**Problem details**: Show only those lines of the entries where the string "agreed" is found.

[Saved entries]

________

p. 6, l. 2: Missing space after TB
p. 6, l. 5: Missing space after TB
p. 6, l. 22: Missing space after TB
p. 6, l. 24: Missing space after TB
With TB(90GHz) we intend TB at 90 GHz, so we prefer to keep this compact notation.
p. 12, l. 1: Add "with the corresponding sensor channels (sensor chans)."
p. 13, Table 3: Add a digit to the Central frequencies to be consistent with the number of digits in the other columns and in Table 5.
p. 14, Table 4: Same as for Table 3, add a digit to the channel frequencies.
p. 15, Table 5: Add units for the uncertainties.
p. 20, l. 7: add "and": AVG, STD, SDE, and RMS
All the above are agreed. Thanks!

________

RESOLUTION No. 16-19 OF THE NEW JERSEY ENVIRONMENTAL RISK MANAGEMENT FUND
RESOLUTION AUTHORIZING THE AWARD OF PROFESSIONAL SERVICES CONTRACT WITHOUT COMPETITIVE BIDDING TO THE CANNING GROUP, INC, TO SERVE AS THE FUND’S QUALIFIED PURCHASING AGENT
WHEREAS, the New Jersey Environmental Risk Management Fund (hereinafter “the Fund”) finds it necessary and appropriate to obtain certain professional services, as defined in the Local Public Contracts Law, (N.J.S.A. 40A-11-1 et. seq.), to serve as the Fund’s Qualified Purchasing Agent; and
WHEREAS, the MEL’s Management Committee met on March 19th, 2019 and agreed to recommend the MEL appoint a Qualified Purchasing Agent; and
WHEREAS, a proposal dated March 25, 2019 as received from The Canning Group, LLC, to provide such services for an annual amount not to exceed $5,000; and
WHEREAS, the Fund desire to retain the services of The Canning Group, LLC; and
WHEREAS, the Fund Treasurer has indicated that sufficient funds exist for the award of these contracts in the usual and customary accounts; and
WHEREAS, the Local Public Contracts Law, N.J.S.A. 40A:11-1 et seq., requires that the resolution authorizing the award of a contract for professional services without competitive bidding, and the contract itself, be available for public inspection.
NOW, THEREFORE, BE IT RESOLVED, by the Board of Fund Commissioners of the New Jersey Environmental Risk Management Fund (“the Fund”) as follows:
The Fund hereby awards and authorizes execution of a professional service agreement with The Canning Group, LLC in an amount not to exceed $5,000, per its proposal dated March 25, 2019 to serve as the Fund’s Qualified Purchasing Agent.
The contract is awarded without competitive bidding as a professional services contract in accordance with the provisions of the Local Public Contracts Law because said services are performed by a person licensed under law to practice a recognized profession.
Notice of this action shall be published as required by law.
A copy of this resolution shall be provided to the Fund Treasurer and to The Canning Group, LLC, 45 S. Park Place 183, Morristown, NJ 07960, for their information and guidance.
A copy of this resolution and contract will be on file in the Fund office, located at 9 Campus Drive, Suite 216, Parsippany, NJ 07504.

________

**Worked solution**:
All the above are agreed. Thanks!
WHEREAS, the MEL’s Management Committee met on March 19th, 2019 and agreed to recommend the MEL appoint a Qualified Purchasing Agent; and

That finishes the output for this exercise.